**WORK REQUIRED**
Below are entries; output exactly the lines from the one with "- small clear container [211, 80, 330, 185]" to the one with "OpenCV camera frame", both included, and nothing else.

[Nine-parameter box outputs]
┌──
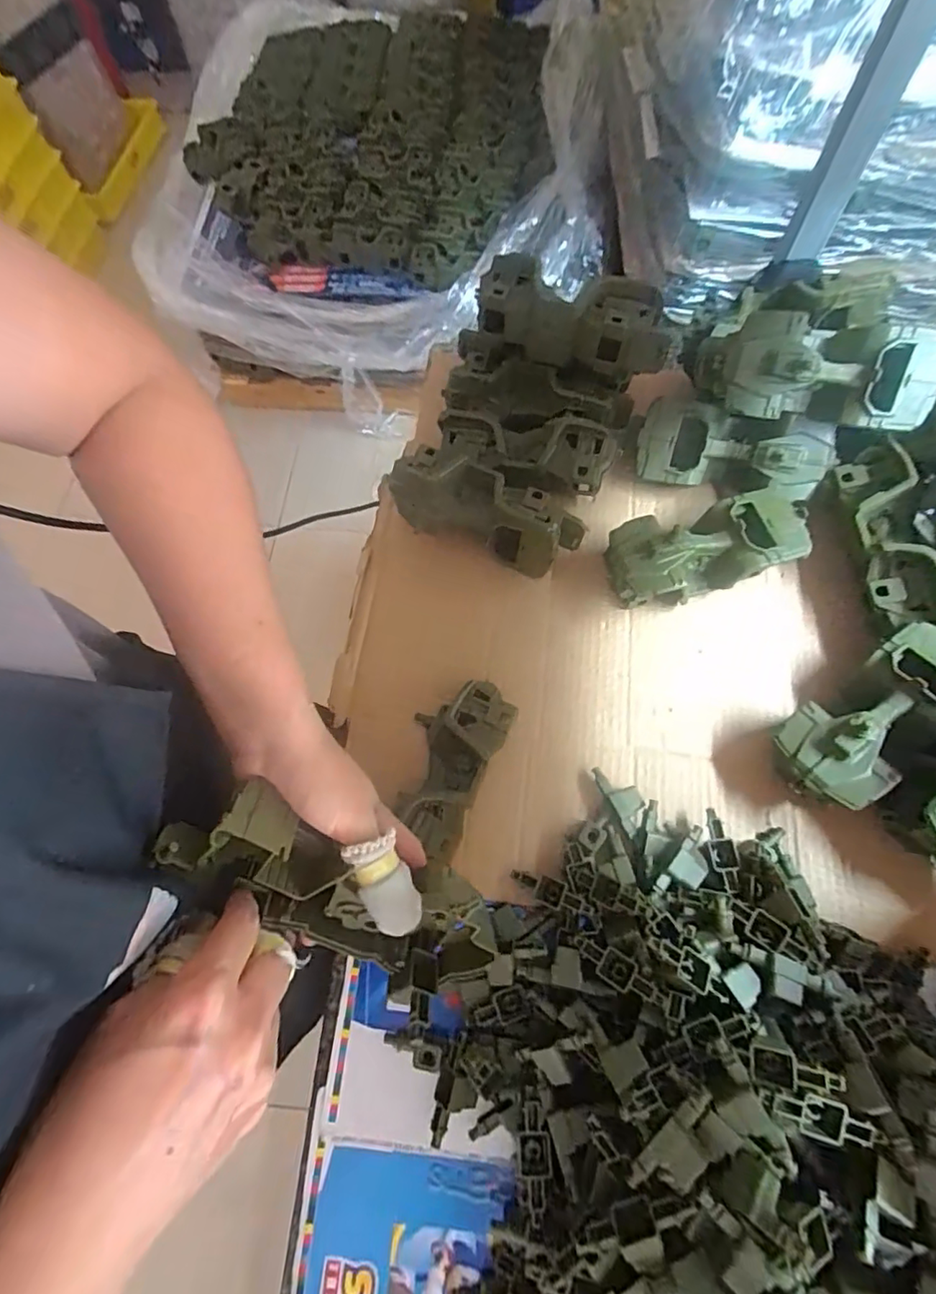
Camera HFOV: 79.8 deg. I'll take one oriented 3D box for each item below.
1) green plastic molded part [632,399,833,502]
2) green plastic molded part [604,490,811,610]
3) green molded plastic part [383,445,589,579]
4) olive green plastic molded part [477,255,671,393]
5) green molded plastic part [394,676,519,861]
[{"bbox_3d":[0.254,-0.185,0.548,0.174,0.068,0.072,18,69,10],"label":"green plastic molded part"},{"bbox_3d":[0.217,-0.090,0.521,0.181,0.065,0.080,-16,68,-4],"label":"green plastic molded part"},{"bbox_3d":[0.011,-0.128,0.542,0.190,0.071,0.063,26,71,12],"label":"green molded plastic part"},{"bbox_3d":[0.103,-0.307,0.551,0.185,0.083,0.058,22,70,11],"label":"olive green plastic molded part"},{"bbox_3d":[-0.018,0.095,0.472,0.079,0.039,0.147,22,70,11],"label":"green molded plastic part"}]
└──
┌──
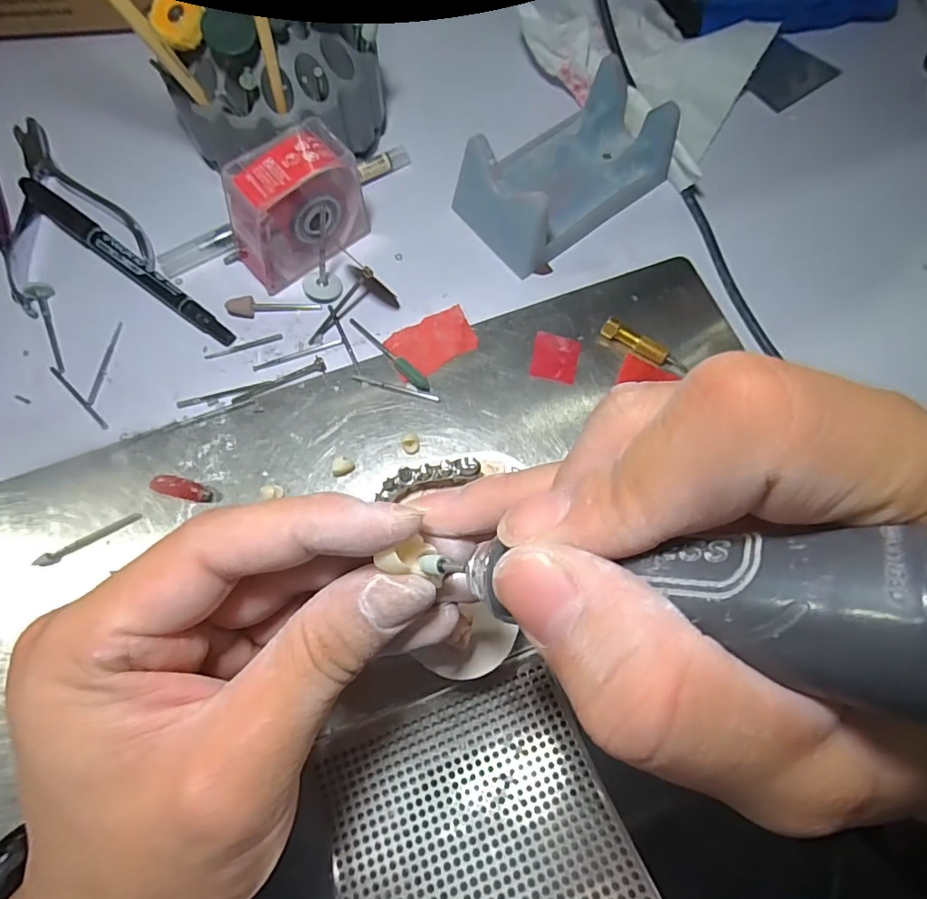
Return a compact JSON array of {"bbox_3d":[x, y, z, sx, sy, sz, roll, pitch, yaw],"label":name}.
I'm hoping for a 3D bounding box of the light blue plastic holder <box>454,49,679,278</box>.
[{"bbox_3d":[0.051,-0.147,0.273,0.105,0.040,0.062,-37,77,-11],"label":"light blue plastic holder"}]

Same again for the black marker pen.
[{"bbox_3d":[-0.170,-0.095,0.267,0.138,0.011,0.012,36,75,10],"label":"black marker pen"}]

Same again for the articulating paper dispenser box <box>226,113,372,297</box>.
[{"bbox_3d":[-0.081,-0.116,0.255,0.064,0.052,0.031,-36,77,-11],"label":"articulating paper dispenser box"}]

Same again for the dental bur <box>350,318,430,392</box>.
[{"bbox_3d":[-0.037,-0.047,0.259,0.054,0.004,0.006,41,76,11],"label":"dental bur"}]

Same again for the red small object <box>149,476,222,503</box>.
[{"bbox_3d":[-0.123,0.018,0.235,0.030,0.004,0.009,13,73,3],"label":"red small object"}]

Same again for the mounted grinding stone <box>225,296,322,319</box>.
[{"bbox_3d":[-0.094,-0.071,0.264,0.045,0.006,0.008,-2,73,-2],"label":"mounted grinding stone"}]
└──
┌──
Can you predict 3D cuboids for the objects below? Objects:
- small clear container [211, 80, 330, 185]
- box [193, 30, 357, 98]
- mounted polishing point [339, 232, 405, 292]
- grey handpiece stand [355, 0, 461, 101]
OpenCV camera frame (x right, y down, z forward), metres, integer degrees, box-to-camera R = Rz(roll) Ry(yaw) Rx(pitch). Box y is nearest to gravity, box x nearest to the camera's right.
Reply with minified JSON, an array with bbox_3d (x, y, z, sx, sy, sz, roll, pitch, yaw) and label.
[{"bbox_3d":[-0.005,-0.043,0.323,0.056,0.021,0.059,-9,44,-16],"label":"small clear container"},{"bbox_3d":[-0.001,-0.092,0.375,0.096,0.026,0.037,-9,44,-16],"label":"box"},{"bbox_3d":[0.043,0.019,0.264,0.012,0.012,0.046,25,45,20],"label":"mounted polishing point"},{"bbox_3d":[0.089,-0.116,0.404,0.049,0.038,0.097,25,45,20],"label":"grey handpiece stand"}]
└──
**TASK OUTPUT**
- small clear container [211, 80, 330, 185]
- box [193, 30, 357, 98]
- mounted polishing point [339, 232, 405, 292]
- grey handpiece stand [355, 0, 461, 101]
OpenCV camera frame (x right, y down, z forward), metres, integer degrees, box-to-camera R = Rz(roll) Ry(yaw) Rx(pitch). Box y is nearest to gravity, box x nearest to the camera's right.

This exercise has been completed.